Dataset records
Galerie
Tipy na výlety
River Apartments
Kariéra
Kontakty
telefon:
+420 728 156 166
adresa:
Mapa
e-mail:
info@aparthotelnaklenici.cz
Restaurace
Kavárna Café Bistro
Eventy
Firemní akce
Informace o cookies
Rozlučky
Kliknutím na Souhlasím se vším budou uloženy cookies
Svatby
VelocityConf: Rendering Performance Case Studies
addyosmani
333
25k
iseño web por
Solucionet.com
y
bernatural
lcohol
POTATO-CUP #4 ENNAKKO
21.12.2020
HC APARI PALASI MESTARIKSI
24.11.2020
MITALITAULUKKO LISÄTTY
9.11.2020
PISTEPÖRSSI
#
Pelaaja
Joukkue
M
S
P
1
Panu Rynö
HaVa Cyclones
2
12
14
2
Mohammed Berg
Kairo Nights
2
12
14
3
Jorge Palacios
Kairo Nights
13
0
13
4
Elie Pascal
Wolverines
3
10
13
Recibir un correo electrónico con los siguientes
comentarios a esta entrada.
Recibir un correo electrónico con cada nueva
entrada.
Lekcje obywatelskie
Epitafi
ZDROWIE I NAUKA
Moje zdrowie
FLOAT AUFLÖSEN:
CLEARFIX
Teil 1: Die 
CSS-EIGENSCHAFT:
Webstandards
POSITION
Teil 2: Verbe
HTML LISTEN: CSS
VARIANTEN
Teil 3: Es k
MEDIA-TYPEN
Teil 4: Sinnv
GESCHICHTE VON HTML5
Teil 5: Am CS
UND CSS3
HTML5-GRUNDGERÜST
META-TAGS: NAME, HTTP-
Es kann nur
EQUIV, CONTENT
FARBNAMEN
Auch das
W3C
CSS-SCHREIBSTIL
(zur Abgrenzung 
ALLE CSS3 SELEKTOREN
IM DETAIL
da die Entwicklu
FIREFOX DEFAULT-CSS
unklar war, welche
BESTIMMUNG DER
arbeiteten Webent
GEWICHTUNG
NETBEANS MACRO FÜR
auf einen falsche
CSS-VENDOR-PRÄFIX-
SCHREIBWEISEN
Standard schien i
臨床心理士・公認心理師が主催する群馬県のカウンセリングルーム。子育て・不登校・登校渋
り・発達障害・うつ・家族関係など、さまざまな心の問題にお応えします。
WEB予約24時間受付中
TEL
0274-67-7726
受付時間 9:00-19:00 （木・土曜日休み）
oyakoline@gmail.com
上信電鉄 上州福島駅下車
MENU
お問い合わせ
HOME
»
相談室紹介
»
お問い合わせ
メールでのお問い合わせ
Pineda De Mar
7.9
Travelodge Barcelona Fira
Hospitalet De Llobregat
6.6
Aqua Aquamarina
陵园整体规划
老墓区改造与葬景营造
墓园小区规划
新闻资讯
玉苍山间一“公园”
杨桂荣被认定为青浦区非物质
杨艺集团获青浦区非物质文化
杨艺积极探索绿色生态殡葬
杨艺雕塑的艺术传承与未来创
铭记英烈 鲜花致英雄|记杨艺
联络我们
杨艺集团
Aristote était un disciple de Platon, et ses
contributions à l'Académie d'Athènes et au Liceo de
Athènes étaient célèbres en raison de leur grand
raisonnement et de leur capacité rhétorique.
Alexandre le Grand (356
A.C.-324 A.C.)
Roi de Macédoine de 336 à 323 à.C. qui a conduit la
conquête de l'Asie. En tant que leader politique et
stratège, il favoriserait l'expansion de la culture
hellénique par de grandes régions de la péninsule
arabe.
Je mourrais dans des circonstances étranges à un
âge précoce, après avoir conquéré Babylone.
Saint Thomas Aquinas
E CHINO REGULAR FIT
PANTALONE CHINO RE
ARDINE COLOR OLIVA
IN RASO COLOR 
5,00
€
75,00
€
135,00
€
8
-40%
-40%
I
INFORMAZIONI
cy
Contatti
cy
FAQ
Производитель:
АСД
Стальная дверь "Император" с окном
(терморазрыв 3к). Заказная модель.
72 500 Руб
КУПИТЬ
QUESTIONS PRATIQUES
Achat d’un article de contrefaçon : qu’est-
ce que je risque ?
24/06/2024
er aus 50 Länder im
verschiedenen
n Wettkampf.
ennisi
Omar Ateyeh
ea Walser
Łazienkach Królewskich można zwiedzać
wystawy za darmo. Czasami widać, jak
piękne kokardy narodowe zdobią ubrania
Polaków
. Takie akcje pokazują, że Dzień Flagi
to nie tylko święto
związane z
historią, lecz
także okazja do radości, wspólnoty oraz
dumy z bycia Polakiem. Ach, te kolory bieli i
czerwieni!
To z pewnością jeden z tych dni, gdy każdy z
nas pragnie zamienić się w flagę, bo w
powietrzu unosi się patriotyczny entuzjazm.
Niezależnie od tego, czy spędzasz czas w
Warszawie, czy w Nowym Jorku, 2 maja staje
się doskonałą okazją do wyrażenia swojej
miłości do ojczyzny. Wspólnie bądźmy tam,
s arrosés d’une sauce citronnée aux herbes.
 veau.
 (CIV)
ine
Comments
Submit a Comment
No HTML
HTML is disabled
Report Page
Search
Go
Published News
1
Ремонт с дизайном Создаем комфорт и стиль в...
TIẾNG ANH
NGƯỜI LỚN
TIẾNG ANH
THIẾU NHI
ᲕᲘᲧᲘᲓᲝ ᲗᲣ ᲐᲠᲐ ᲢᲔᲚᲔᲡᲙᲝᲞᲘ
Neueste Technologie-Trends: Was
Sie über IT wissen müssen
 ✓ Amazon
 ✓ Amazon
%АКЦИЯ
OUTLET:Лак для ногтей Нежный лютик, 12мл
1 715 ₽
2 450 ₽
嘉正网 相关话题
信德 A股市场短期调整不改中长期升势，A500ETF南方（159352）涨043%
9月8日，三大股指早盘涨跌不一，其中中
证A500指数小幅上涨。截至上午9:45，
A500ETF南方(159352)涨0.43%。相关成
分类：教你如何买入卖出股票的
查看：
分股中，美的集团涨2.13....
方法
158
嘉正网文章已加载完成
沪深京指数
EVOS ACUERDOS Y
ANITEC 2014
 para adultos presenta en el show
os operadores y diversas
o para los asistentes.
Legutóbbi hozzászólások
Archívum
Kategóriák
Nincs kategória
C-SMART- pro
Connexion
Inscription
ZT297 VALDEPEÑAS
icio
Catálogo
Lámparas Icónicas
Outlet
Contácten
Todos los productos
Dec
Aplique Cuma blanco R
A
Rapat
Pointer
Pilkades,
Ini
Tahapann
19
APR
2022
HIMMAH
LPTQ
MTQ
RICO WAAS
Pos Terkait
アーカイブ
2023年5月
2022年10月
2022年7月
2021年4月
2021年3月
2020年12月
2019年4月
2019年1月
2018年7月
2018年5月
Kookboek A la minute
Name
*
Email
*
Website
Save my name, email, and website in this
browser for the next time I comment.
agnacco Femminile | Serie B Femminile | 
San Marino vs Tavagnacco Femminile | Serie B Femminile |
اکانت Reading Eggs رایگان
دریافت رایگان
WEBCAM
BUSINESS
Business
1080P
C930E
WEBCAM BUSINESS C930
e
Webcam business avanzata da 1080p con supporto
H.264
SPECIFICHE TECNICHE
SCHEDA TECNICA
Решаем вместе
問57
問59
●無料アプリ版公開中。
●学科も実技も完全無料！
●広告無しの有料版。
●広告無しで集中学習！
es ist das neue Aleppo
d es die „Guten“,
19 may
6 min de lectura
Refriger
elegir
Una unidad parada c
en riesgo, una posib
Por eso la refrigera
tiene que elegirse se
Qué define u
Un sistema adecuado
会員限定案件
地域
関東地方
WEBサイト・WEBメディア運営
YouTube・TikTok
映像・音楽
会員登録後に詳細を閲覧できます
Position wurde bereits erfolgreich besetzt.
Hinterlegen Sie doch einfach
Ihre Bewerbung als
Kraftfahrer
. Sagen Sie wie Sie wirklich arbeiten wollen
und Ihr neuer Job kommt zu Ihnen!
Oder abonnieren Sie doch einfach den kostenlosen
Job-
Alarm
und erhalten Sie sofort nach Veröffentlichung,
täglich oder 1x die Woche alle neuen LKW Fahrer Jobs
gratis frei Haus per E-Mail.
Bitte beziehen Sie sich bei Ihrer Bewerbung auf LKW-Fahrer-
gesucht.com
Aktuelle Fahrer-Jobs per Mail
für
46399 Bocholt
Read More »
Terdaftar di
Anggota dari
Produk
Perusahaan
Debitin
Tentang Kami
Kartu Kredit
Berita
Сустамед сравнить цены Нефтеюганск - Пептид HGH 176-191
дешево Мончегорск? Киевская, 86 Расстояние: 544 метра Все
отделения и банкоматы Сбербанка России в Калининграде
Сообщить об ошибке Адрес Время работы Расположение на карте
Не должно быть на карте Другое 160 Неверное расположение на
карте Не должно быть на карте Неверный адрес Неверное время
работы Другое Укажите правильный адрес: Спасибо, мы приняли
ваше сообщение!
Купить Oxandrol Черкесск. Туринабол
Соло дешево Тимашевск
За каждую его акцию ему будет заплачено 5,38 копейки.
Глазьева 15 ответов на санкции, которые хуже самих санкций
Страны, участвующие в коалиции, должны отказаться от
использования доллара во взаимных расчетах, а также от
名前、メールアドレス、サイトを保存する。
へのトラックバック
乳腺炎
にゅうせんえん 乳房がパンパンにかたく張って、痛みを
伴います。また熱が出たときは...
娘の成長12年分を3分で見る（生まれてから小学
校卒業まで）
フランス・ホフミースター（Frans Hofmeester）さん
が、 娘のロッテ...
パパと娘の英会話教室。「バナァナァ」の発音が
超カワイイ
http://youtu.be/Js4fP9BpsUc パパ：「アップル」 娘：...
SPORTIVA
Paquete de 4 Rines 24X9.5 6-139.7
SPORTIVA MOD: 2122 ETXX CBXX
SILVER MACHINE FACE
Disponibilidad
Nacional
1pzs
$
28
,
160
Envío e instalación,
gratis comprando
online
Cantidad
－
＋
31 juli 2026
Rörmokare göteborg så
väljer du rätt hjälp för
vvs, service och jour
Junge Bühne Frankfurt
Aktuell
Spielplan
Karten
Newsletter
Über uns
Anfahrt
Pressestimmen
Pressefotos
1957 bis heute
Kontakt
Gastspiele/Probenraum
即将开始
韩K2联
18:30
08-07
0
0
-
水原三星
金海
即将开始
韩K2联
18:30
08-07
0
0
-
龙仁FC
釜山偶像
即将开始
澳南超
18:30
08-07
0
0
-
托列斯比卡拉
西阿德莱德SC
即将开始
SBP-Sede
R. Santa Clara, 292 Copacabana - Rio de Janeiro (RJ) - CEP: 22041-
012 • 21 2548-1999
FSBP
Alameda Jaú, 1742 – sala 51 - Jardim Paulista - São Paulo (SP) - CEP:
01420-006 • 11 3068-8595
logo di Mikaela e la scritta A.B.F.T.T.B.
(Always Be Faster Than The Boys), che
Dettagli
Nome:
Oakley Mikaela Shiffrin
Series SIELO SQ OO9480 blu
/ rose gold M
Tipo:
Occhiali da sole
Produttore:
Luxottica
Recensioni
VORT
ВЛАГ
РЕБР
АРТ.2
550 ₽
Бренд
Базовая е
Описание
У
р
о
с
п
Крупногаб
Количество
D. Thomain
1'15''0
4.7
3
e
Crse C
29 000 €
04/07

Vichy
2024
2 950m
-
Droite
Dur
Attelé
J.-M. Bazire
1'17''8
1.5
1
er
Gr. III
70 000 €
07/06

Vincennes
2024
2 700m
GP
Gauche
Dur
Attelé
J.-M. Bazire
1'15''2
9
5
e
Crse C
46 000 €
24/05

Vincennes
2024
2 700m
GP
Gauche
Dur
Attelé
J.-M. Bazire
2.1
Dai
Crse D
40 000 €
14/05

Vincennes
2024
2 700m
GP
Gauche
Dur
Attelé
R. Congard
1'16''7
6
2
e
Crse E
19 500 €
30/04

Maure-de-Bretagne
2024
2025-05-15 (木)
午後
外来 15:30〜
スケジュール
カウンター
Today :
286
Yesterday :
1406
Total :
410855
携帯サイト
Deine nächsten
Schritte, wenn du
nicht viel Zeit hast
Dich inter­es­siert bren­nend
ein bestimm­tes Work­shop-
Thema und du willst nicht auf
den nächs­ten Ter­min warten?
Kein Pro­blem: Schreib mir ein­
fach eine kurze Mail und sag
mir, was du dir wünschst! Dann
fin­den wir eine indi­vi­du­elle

• [Problem details]: Rewrite the data starting at the line with "Maure-de-Bretagne" and ending at the end of the data, changing "Yesterday" to "Previous day" and leaving everything else as it is.

• [Response to this task]:
Maure-de-Bretagne
2024
2025-05-15 (木)
午後
外来 15:30〜
スケジュール
カウンター
Today :
286
Previous day :
1406
Total :
410855
携帯サイト
Deine nächsten
Schritte, wenn du
nicht viel Zeit hast
Dich inter­es­siert bren­nend
ein bestimm­tes Work­shop-
Thema und du willst nicht auf
den nächs­ten Ter­min warten?
Kein Pro­blem: Schreib mir ein­
fach eine kurze Mail und sag
mir, was du dir wünschst! Dann
fin­den wir eine indi­vi­du­elle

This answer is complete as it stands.